La scultura potrebbe identificarsi con una “testa antica, assai grande, che alla legatura de’ capegli in mezzo, mostra d’essere opera Greca”, ricordata nei Viali di Mezzogiorno nel Primo Recinto della Villa Borghese nel 1650 e nel 1700 (Manilli 1650, p. 10; Montelatici 1700, p. 19). L’opera è altresì accostabile a una analoga acquistata dalla famiglia Borghese da Giovanni Paolo Della Porta nel 1609. L’elenco che accompagna la vendita riporta infatti: “Una testa di Anibale Cartaginesi di marmo nero con petto moderno biancho alt. p. 4½ (AB 456, tomo 59, mazzo F, n. 303: de Lachenal 1982, p. 90). La testa raffigura un uomo in età matura con lunghi capelli ordinati in ciocche, scriminate sulla fronte e raccolte elegantemente nella parte posteriore in uno chignon. Il capo è leggermente rivolto verso sinistra e inclinato; il volto mostra un’espressione malinconica e pensierosa, sottolineata dalla fronte corrucciata, segnata da un lungo solco orizzontale e dalle arcate sopraccigliari contratte. Gli occhi, di forma allungata, sono sormontati da palpebre pesanti. La barba, composta da corti riccioli, fortemente incisi con il trapano, lascia scoperti gli zigomi e parte delle guance. L’interpretazione della figura appare ampiamente dibattuta. Il Venturi, che per primo la ricorda all’interno della Palazzina nella camera prima, la definisce “testa di un barbaro”, mentre la Calza la ritiene un personaggio di origine celtica, posto su un busto moderno (1893, p. 20; 1957, p. 14, n. 138). Il Bienkowski che nel 1928 dedica uno studio ai ritratti forniti di un “cirrus sulla sommità del capo” considera l’esemplare Borghese il ritratto di un funzionario indiano, riferendo la testimonianza di Cassio Dione circa un’ambasceria indiana a Roma al tempo di Traiano (Cassio Dione, Storia Romana, LXVIII, 15,1). L’autore confuta il pensiero dello Arndt, che individuava nella figura un sacerdote eunuco di Cibele e lo inseriva nel tipo del cosiddetto Aphroditos, tipico degli adepti di una divinità orientale che offrivano sacrifici in abiti femminili. Bienkowski seguita individuando un legame con la figura del Buddha fornito di un simile chignon, ritenuto dai seguaci sede della sua saggezza. (Bienkowski 1928, p. 228; Arndt 1894, cc. 2794-2795). Il Taddei si discosta da un’origine orientale di tale iconografia, riferendola piuttosto a modelli importati in India dalla Grecia classica (1962, pp. 288-310).
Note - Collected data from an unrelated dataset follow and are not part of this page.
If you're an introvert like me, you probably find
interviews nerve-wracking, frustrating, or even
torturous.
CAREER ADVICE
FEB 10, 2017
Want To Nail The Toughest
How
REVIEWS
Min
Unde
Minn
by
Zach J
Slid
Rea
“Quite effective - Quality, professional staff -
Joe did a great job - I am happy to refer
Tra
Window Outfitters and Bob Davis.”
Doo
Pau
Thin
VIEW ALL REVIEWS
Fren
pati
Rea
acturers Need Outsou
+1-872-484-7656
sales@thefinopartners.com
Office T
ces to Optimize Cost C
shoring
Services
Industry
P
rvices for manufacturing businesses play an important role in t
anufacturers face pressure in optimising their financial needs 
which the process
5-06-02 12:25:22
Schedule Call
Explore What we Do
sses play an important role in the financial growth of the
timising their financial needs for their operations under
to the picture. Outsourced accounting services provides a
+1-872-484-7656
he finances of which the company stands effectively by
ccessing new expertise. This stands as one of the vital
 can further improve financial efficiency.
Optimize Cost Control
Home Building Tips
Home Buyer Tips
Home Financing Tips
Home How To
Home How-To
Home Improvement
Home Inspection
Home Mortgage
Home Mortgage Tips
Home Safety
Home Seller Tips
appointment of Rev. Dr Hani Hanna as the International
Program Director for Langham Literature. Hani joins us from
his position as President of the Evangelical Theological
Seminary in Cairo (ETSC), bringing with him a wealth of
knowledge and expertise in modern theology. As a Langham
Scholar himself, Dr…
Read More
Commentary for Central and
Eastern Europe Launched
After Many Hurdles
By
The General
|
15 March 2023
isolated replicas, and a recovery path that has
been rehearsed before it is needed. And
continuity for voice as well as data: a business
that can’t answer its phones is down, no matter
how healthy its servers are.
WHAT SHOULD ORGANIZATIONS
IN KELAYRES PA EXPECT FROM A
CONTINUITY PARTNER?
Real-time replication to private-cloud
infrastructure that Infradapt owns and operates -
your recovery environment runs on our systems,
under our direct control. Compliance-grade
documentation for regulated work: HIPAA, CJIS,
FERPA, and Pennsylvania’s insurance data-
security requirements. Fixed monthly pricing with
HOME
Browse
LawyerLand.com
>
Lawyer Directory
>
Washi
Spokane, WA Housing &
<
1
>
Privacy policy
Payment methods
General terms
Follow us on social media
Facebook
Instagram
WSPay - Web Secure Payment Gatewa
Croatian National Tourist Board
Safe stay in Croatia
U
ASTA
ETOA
Il Moreno, in ultimo, la giudica, in un primo momento, una produzione di II secolo d.C. sulla base di un confronto con un ritratto analogo, conservato al Museo Nazionale Romano e ritenuto dalla Bracco una replica di un originale ellenistico di influenza alessandrina. Successivamente, invece, l’autore ne mette in dubbio l’antichità avanzando l’ipotesi che possa trattarsi di un’opera moderna, da inquadrare nel XVI secolo (Moreno 2000, p. 73, n. 13; 2003, pp. 155-156, n. 122).
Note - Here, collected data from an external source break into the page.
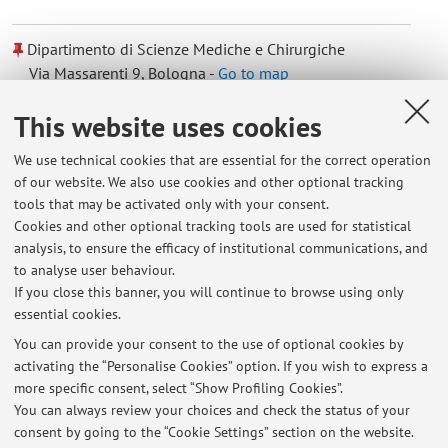
Dipartimento di Scienze Mediche e Chirurgiche
Via Massarenti 9, Bologna -
Go to map
This website uses cookies
Dipartimento di Informatica - Scienza e Ingegneria
We use technical cookies that are essential for the correct operation
Viale Risorgimento 2, Bologna -
Go to map
of our website. We also use cookies and other optional tracking
tools that may be activated only with your consent.
Online Resources
Cookies and other optional tracking tools are used for statistical
analysis, to ensure the efficacy of institutional communications, and
to analyse user behaviour.
ORCID
If you close this banner, you will continue to browse using only
essential cookies.
You can provide your consent to the use of optional cookies by
activating the “Personalise Cookies” option. If you wish to express a
Latest news
more specific consent, select “Show Profiling Cookies”.
You can always review your choices and check the status of your
At the moment no news are available.
consent by going to the “Cookie Settings” section on the website.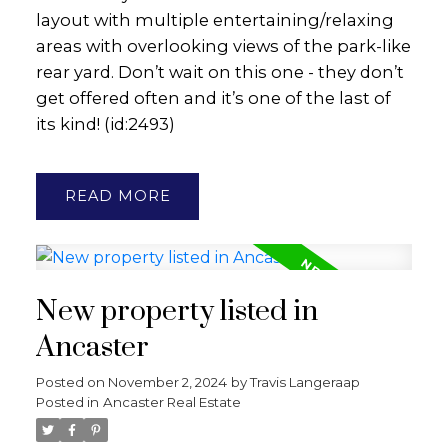
layout with multiple entertaining/relaxing
areas with overlooking views of the park-like
rear yard. Don’t wait on this one - they don’t
get offered often and it’s one of the last of
its kind! (id:2493)
READ
New property listed in
Ancaster
Posted on
November 2, 2024
by
Travis Langeraap
Posted in
Ancaster Real Estate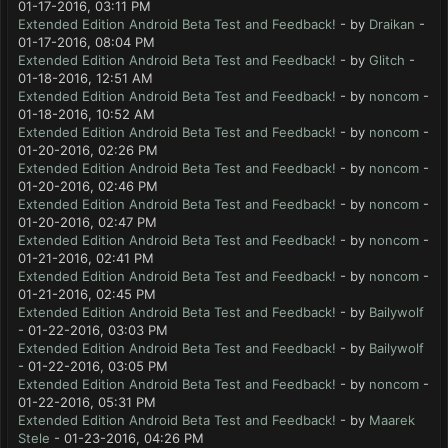
01-17-2016, 03:11 PM
Extended Edition Android Beta Test and Feedback!
- by
Draikan
-
01-17-2016, 08:04 PM
Extended Edition Android Beta Test and Feedback!
- by
Glitch
-
01-18-2016, 12:51 AM
Extended Edition Android Beta Test and Feedback!
- by
noncom
-
01-18-2016, 10:52 AM
Extended Edition Android Beta Test and Feedback!
- by
noncom
-
01-20-2016, 02:26 PM
Extended Edition Android Beta Test and Feedback!
- by
noncom
-
01-20-2016, 02:46 PM
Extended Edition Android Beta Test and Feedback!
- by
noncom
-
01-20-2016, 02:47 PM
Extended Edition Android Beta Test and Feedback!
- by
noncom
-
01-21-2016, 02:41 PM
Extended Edition Android Beta Test and Feedback!
- by
noncom
-
01-21-2016, 02:45 PM
Extended Edition Android Beta Test and Feedback!
- by
Bailywolf
- 01-22-2016, 03:03 PM
Extended Edition Android Beta Test and Feedback!
- by
Bailywolf
- 01-22-2016, 03:05 PM
Extended Edition Android Beta Test and Feedback!
- by
noncom
-
01-22-2016, 05:31 PM
Extended Edition Android Beta Test and Feedback!
- by
Maarek
Stele
- 01-23-2016, 04:26 PM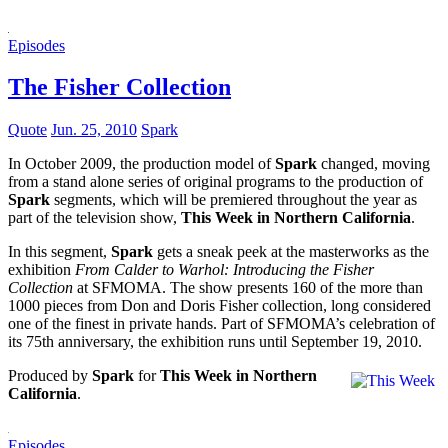
Episodes
The Fisher Collection
Quote
Jun. 25, 2010
Spark
In October 2009, the production model of
Spark
changed, moving
from a stand alone series of original programs to the production of
Spark
segments, which will be premiered throughout the year as
part of the television show,
This Week in Northern California
.
In this segment,
Spark
gets a sneak peek at the masterworks as the
exhibition
From Calder to Warhol: Introducing the Fisher
Collection
at SFMOMA. The show presents 160 of the more than
1000 pieces from Don and Doris Fisher collection, long considered
one of the finest in private hands. Part of SFMOMA’s celebration of
its 75th anniversary, the exhibition runs until September 19, 2010.
Produced by
Spark
for
This Week in Northern
California
.
Episodes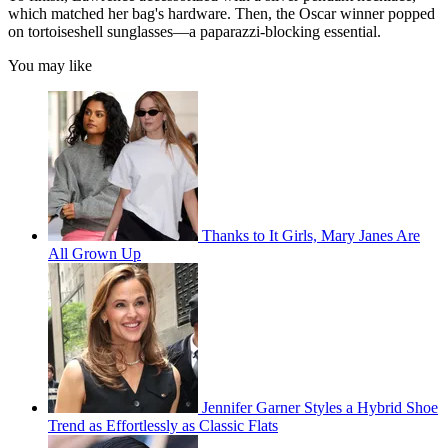
which matched her bag's hardware. Then, the Oscar winner popped
on tortoiseshell sunglasses—a paparazzi-blocking essential.
You may like
Thanks to It Girls, Mary Janes Are
All Grown Up
Jennifer Garner Styles a Hybrid Shoe
Trend as Effortlessly as Classic Flats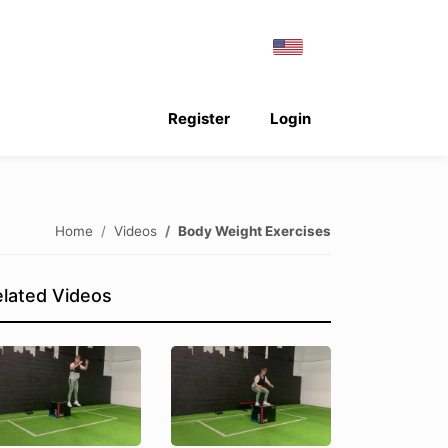
Register
Login
Home
Videos
Body Weight Exercises
lated Videos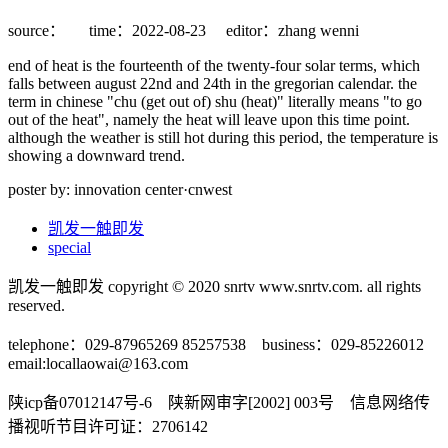
source：
time：2022-08-23
editor：zhang wenni
end of heat is the fourteenth of the twenty-four solar terms, which
falls between august 22nd and 24th in the gregorian calendar. the
term in chinese "chu (get out of) shu (heat)" literally means "to go
out of the heat", namely the heat will leave upon this time point.
although the weather is still hot during this period, the temperature is
showing a downward trend.
poster by: innovation center·cnwest
凯发一触即发
special
凯发一触即发 copyright © 2020 snrtv www.snrtv.com. all rights
reserved.
telephone：029-87965269 85257538 business：029-85226012
email:
locallaowai@163.com
陕icp备07012147号-6 陕新网审字[2002] 003号 信息网络传
播视听节目许可证：2706142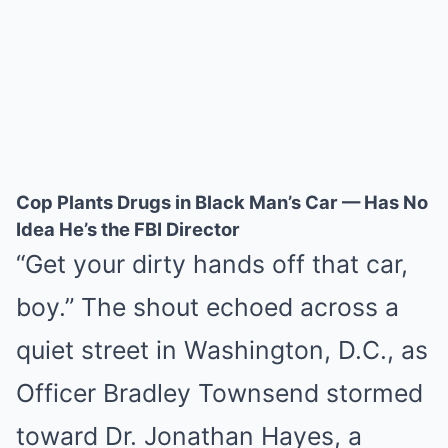
Cop Plants Drugs in Black Man’s Car — Has No
Idea He’s the FBI Director
“Get your dirty hands off that car,
boy.” The shout echoed across a
quiet street in Washington, D.C., as
Officer Bradley Townsend stormed
toward Dr. Jonathan Hayes, a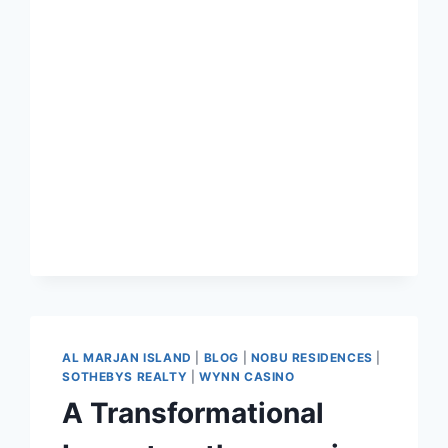
AL MARJAN ISLAND
|
BLOG
|
NOBU RESIDENCES
|
SOTHEBYS REALTY
|
WYNN CASINO
A Transformational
Il ritratto Borghese sembra potersi accostare, come già osservato dal Bienkowski, a una serie di ritratti analoghi che presentano, seppure con alcune varianti, forti affinità nella capigliatura sollevata sulle tempie, nel taglio degli occhi allungato e nell’espressione crucciata. Tra queste un particolare confronto si individua con una testa conservata a Madrid nel Museo del Prado, una presente nella collezione Albani, un’altra conservata a Palazzo Corsini a Roma e un’ultima al Museo Nazionale Romano (Schröder 2004, pp. 451-454; Schneider 1998, pp. 542-543, n. 1000; Matz, Duhn 1881, p. 351, n. 1198; Bracco 1966, pp. 73-74, n. 1000).
La linearità della capigliatura e il forte contrasto chiaroscurale dei riccioli della barba inducono a suggerire per l’opera un inquadramento cronologico nel II secolo d.C., nonostante si rilevino forti interventi di restauro.